Characters in novels with ridiculous names

Don’t forget that he got promoted to Major, so he was Major Major Major Major.

“Nobby” is just a nickname based on his last name, though. Nobby’s real first name is Cecil. Cecil Nobs is a pretty ordinary name, although his full name is a bit sillier: Cecil Wormsborough St. John Nobbs.

It was the real name of a 15th century Dutch artist, though. One of my faves (I’m sick).

I think that L. Ron Hubbard naming the hero of Battlefield Earth Johnny Goodboy Tyler ought to get him some sort of prize.
I kinda like Wolfgang Asmodeus Mogart from Jack L. Chalker’s And the Devil will Drag You Under, myself.

Horatio Hornblower
HORNBLOWER!!!, come on

I know almost no French (hablo Español), but I’m guessing that in English this is Peter Rabbit?

I’m usually tolerant of odd names, and have used plenty in stories myself, but I almost stopped reading Anne Tyler’s Back When We Were Grownups because of the names: NoNo, Patch, Biddy, Min Foo…these would be embrassing nicknames for preschoolers, and they’re middle-aged women!

Missing from that list is Uriah Heep from Dicken’s David Copperfield.

Good 'ole Wikipedia.

Zaphod Beeblebrox!

You’re not the only one.
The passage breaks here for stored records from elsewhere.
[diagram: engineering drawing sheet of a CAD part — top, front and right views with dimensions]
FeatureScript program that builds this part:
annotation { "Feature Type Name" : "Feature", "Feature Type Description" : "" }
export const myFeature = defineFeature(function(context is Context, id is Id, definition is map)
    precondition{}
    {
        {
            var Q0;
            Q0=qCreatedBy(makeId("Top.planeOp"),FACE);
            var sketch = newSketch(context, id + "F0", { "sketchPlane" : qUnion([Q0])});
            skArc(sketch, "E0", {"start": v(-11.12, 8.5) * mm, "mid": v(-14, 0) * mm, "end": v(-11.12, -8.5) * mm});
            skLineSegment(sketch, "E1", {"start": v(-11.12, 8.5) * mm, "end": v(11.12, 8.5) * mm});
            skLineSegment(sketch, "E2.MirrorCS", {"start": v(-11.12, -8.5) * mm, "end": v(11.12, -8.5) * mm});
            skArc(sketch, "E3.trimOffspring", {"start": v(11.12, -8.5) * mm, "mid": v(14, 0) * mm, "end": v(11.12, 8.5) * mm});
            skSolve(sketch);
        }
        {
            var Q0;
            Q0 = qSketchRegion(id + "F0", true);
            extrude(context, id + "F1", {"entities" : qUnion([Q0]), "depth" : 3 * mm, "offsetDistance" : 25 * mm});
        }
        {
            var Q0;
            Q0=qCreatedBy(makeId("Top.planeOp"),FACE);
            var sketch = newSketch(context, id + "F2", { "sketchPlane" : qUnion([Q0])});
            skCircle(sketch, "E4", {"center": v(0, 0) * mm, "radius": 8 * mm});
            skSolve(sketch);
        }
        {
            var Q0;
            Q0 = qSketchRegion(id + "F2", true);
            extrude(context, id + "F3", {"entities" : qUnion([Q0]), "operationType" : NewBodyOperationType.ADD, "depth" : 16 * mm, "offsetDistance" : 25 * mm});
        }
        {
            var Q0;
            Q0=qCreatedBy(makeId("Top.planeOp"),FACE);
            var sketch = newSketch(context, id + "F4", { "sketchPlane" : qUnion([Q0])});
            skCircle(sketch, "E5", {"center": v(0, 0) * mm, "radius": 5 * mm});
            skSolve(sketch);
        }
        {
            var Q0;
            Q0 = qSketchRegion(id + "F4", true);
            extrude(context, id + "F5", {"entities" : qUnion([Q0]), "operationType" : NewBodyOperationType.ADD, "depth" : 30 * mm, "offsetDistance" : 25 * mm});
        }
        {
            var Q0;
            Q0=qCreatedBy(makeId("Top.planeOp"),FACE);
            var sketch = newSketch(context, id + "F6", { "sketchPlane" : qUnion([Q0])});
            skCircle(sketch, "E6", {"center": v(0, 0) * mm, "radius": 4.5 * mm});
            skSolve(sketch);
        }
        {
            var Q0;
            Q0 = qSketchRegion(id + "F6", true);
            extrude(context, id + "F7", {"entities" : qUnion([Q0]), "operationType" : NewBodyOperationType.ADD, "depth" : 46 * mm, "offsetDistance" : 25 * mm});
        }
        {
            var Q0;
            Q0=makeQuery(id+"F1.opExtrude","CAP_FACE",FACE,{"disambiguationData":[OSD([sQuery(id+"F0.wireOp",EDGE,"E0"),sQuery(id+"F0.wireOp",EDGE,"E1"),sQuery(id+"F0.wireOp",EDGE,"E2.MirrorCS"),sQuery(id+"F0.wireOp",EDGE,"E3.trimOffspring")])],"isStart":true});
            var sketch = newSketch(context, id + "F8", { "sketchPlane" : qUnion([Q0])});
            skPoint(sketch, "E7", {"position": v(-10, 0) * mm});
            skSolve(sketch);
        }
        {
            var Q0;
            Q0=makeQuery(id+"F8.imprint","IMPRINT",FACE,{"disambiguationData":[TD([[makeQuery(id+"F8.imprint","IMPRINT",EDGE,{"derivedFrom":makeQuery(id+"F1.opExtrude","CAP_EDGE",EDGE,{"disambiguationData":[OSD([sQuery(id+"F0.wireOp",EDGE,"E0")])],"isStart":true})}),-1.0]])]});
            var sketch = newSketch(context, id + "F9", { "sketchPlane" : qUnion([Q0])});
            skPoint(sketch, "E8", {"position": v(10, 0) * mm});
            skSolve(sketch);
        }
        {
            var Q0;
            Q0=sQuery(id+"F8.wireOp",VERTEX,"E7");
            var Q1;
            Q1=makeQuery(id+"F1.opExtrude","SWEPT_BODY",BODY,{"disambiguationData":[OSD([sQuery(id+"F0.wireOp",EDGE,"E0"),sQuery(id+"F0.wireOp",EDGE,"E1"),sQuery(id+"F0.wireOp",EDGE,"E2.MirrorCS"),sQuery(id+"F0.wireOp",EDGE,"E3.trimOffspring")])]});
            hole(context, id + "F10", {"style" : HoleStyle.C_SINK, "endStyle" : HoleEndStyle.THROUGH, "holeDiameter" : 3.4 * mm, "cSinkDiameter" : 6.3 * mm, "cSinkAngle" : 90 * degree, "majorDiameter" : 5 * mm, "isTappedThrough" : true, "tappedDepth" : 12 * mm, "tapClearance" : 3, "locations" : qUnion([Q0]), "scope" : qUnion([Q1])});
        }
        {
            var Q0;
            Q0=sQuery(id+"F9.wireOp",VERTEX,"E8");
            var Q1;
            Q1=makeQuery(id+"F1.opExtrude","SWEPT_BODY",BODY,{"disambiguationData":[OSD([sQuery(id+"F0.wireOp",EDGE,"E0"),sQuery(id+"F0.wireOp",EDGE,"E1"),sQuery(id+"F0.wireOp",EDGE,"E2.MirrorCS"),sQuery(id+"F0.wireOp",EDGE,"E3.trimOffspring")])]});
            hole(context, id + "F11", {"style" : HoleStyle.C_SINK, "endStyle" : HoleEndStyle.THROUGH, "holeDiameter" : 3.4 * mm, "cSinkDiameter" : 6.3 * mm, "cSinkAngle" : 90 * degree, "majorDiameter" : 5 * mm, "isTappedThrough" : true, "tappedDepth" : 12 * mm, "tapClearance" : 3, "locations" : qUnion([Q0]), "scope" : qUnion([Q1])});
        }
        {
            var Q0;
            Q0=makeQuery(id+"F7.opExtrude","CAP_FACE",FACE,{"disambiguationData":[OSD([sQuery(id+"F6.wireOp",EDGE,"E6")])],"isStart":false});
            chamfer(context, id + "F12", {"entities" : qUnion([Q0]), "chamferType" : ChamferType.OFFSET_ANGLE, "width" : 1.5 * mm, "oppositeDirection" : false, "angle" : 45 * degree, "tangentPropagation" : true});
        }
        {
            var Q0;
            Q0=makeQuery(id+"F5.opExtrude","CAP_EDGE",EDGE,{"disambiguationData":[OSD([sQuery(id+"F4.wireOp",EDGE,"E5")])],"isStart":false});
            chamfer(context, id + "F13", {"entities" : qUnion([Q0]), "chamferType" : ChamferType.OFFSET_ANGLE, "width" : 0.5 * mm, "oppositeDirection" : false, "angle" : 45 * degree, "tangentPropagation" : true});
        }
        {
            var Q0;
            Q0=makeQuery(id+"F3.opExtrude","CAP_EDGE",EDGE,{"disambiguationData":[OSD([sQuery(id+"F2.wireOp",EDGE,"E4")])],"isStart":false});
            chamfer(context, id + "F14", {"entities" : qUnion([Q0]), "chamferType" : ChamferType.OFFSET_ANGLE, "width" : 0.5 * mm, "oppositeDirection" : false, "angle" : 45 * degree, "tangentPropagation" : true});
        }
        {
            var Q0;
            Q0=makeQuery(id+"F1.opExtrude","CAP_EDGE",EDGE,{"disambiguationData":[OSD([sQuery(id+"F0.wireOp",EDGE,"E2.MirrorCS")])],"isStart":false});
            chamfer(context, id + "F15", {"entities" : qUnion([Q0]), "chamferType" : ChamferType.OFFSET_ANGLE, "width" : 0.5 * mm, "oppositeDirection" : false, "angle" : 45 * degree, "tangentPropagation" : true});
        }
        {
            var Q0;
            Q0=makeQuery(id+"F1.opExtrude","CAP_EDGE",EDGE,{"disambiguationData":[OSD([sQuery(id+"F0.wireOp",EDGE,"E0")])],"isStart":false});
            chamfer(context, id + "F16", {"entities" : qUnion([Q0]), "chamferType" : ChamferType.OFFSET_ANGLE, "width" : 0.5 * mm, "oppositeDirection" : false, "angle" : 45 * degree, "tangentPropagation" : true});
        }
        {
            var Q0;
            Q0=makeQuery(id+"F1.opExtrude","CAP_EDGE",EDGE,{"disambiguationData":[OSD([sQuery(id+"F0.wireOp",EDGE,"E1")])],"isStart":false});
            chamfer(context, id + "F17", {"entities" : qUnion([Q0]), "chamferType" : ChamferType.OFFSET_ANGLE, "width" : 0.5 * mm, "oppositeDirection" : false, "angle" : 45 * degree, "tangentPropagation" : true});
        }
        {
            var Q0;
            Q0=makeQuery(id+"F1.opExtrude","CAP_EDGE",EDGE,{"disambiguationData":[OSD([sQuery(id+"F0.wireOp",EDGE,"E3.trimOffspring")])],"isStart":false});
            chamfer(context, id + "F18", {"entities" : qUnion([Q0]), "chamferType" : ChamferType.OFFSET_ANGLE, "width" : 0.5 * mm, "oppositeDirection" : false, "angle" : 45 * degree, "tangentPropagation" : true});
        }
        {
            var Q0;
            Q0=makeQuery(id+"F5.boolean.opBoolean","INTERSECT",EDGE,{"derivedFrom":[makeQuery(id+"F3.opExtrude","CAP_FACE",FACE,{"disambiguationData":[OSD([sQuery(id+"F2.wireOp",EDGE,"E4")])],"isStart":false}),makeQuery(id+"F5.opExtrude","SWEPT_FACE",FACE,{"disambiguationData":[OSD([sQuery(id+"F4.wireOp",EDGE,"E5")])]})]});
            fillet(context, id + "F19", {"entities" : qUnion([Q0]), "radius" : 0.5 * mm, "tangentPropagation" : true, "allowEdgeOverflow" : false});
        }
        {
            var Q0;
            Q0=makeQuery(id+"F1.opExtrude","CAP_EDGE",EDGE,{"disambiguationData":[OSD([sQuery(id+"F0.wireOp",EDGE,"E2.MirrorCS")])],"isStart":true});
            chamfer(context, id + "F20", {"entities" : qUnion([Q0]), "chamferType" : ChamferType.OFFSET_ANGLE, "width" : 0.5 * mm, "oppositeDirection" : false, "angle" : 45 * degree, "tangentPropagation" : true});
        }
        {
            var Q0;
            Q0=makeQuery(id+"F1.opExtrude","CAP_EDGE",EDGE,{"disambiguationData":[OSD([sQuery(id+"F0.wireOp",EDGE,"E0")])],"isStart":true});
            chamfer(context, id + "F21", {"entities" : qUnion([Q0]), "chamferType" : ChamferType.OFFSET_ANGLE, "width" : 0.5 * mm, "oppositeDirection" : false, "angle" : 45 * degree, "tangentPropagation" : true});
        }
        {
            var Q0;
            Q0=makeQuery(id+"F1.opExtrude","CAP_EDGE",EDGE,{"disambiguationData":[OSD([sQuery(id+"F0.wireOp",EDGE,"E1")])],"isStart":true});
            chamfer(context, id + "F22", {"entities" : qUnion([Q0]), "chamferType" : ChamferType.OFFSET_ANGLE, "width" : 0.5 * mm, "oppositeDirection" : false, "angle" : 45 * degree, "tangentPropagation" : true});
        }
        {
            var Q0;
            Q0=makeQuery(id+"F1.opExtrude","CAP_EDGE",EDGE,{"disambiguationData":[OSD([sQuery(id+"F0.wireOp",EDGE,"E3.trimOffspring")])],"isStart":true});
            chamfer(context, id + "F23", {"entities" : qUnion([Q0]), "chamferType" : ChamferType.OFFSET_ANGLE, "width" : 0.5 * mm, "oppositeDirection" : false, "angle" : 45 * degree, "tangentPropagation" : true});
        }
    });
I’ve always thought that name was more appropriate for a character played by Groucho Marx or W.C. Fields.

Yep.

From the Ebeneezum and the Wuntvor trilogies: Plaugg ( a god ), Ebeneezum ( a wizard ), Wuntvor ( the Eternal Apprentice ), the Grand Forxnagle ( a spell ), and the Urracchat ( spelling approximate; a cult named after the last sound their victims make )

And Constable Visit-The-Infidel-With-Explanatory-Pamphlets.

And Guxx Unfufadoo.
As for a new venue, even serious fantasy is replete with silly names for the characters, but Modesitt’s The Spellsong War series has a particularly egregious example. The heir to the throne of this totally alien world where they don’t even speak English is Lord Jimbob. No joke. It pulled me out of the story so abruptly and completely on his first appearance it was like someone had turned on one of those junkyard electromagnets and I was made of iron.
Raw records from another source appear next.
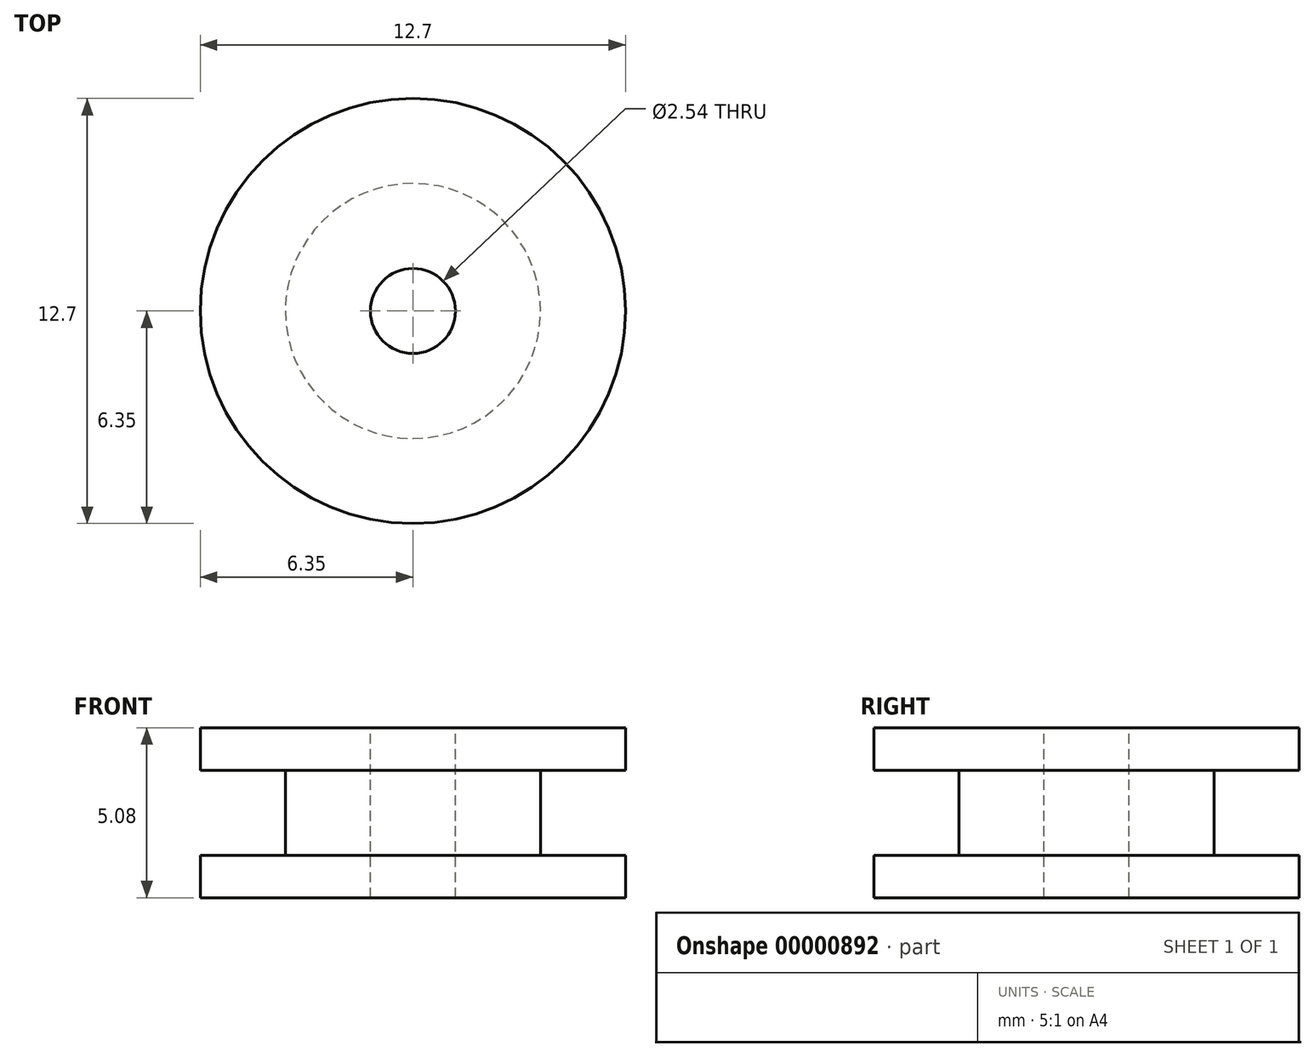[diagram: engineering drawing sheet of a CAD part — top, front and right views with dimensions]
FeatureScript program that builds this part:
annotation { "Feature Type Name" : "Feature", "Feature Type Description" : "" }
export const myFeature = defineFeature(function(context is Context, id is Id, definition is map)
    precondition{}
    {
        {
            var Q0;
            Q0=qCreatedBy(makeId("Top.planeOp"),FACE);
            var sketch = newSketch(context, id + "F0", { "sketchPlane" : qUnion([Q0])});
            skCircle(sketch, "E0", {"center": v(0, 0) * mm, "radius": 3.81 * mm});
            skSolve(sketch);
        }
        {
            var Q0;
            Q0=makeQuery(id+"F0.imprint","IMPRINT",FACE,{"disambiguationData":[TD([[makeQuery(id+"F0.imprint","IMPRINT",EDGE,{"derivedFrom":sQuery(id+"F0.wireOp",EDGE,"E0")}),1.0]])]});
            extrude(context, id + "F1", {"entities" : qUnion([Q0]), "depth" : 2.54 * mm});
        }
        {
            var Q0;
            Q0=makeQuery(id+"F1.opExtrude","CAP_FACE",FACE,{"disambiguationData":[OSD([sQuery(id+"F0.wireOp",EDGE,"E0")])],"isStart":true});
            var sketch = newSketch(context, id + "F2", { "sketchPlane" : qUnion([Q0])});
            skCircle(sketch, "E1", {"center": v(0, 0) * mm, "radius": 6.35 * mm});
            skSolve(sketch);
        }
        {
            var Q0;
            Q0=makeQuery(id+"F2.imprint","IMPRINT",FACE,{"disambiguationData":[TD([[makeQuery(id+"F2.imprint","IMPRINT",EDGE,{"derivedFrom":sQuery(id+"F2.wireOp",EDGE,"E1")}),1.0]])]});
            var Q1;
            Q1=makeQuery(id+"F2.imprint","IMPRINT",FACE,{"disambiguationData":[TD([[makeQuery(id+"F2.imprint","IMPRINT",EDGE,{"derivedFrom":makeQuery(id+"F1.opExtrude","CAP_EDGE",EDGE,{"disambiguationData":[OSD([sQuery(id+"F0.wireOp",EDGE,"E0")])],"isStart":true})}),-1.0]])]});
            extrude(context, id + "F3", {"entities" : qUnion([Q0, Q1]), "operationType" : NewBodyOperationType.ADD, "depth" : 1.27 * mm});
        }
        {
            var Q0;
            Q0=makeQuery(id+"F1.opExtrude","CAP_FACE",FACE,{"disambiguationData":[OSD([sQuery(id+"F0.wireOp",EDGE,"E0")])],"isStart":false});
            var sketch = newSketch(context, id + "F4", { "sketchPlane" : qUnion([Q0])});
            skCircle(sketch, "E2", {"center": v(0, 0) * mm, "radius": 6.35 * mm});
            skSolve(sketch);
        }
        {
            var Q0;
            Q0=makeQuery(id+"F4.imprint","IMPRINT",FACE,{"disambiguationData":[TD([[makeQuery(id+"F4.imprint","IMPRINT",EDGE,{"derivedFrom":sQuery(id+"F4.wireOp",EDGE,"E2")}),1.0]])]});
            var Q1;
            Q1=makeQuery(id+"F4.imprint","IMPRINT",FACE,{"disambiguationData":[TD([[makeQuery(id+"F4.imprint","IMPRINT",EDGE,{"derivedFrom":makeQuery(id+"F1.opExtrude","CAP_EDGE",EDGE,{"disambiguationData":[OSD([sQuery(id+"F0.wireOp",EDGE,"E0")])],"isStart":false})}),1.0]])]});
            extrude(context, id + "F5", {"entities" : qUnion([Q0, Q1]), "operationType" : NewBodyOperationType.ADD, "depth" : 1.27 * mm});
        }
        {
            var Q0;
            Q0=makeQuery(id+"F5.opExtrude","CAP_FACE",FACE,{"disambiguationData":[OSD([sQuery(id+"F4.wireOp",EDGE,"E2")])],"isStart":false});
            var sketch = newSketch(context, id + "F6", { "sketchPlane" : qUnion([Q0])});
            skCircle(sketch, "E3", {"center": v(0, 0) * mm, "radius": 1.27 * mm});
            skSolve(sketch);
        }
        {
            var Q0;
            Q0=makeQuery(id+"F6.imprint","IMPRINT",FACE,{"disambiguationData":[TD([[makeQuery(id+"F6.imprint","IMPRINT",EDGE,{"derivedFrom":sQuery(id+"F6.wireOp",EDGE,"E3")}),1.0]])]});
            extrude(context, id + "F7", {"entities" : qUnion([Q0]), "operationType" : NewBodyOperationType.REMOVE, "endBound" : BoundingType.THROUGH_ALL, "oppositeDirection" : true, "depth" : 25.4 * mm});
        }
    });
:smack: How could I forget the Omnians?

Also: the witchfinders in Good Omens.

ETA: It took me quite a while to get Visit’s name. Then one day I realized that it was a play on visit as in visit-the-heretic-with-plagues.

It’s under H for Heep, not U for Uriah.

Also: Bilbo Baggins.

Except that Hornblower was a genuine surname. Real people do have strange names sometimes.

Speaking as someone whose genuine surname was used for a very well known cartoon family, I got very sick of having to explain that yes, it’s my real name, and no, it’s not particularly funny.

His mother’s name was Belladona, his father’s name was Bungo, and his father’s siblings were Belba, Bingo, Longo and… Linda? But is it fair to count Middle-earth or other creations of high fantasy and sci-fi? In large part, the names aren’t supposed to sound like anything in our world. The ones like Sam and Rosie are the exceptions.

If we are going to include The Hobbit and The Lord of the Rings, we can at least be thankful for the names he could have used but didn’t, such as Nerwen and Teleporno.

All of the Hobbit names were translations, actually. For instance, Meriadoc Brandybuck’s untranslated name is Kalimak Brandagamba. Peregrin Took is actually Razanur Tuk. Names that are identical to real-world flowers and such, like Belladonna or Daisy, are most likely supposed to be translations from the Hobbitish.

Nitpick: Westron, or Adunaic (which is of course the Westron word for Westron). Hobbits don’t have their own language, aside from a few novel words of their own like “mathom”.

Genghis Cohen, AKA Cohen the Barbarian, is also a recurring character in Pratchett’s works, though of course it’s supposed to be silly there. He’s 80-something years old, and people often underestimate him because of his age, not realizing that in his line of work, you don’t live to be very old unless you’re very, very good at what you do.

It is Westron, but an old-fashioned and “ruralized” Westron, more akin to the language of the Rohirrim than that of Gondor. It’s definitely meant to be a separate dialect of Westron. The whole thing has added complications in that the words that Tolkien uses in the primary story aren’t the words that the characters actually use, because of the conceit that Tolkien was “translating” from the Red Book of Westmarch.

I don’t know, I think I’d wear ‘Flintstone’ with a certain pride.